You can try WSL (Linux on Windows). Enough for development needs. And it does not eat as many resources as a virtual machine.
I installed Arch Linux on my computer and netbook in exactly the same situation. And now 5 years on it. Satisfied. But a bit more complicated than Ubuntu or Mint. Those are meant for beginners and they basically have a lot of things set up right out of the box.
Arch Linux is great, as noted. I've been on it for three years now.
Ease (on Xfce) and manageability, an excellent package manager, an excellent centralized repository + ArchUserRepository (where there is absolutely everything), and the wiki is just a treasure, probably everyone has heard it.
Who is too lazy to read the docks and install everything by hand, or just don't have a lot of free time - I recommend the ready-made Manjaro distribution. There are various installation builds with a desktop environment (Xfce, Gnome, Kde/Plasma...), and a "minimal" build without an environment.
The number of downloads on https://distrowatch.com is in the first place and continues to grow, which can not be said about Mint for a long time.
It is not clear why to change the system on a home computer for this.
If the power allows (at least 6 cores in the processor and 12 gigs of memory), then in this case you can deploy a full-fledged virtual machine for development, with a GUI, an editor and browsers.

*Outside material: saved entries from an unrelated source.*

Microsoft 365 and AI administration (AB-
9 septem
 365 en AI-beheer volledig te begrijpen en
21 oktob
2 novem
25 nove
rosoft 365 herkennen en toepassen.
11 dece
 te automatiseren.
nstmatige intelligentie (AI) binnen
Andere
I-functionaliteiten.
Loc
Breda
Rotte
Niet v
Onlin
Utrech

If there are fewer resources, then a standard setup with docker, at the request of windows docker laravel, there are a lot of manuals for every taste and language. The result is a Linux server on which only demons are spinning, and the editor and browsers are launched on the main system
not comme il faut programming in windows
How many people, so many opinions.
I got Deepin. I got up like a native on Xiaomi notebook pro 15.6
But if you're just wondering how to work under Windows.
The answer is simple, install Docker to manage DockStation.
On the edge, you can install Hackintosh. And if you buy Apple buttons and a mouse, then the computer from the Mac will differ only in the body.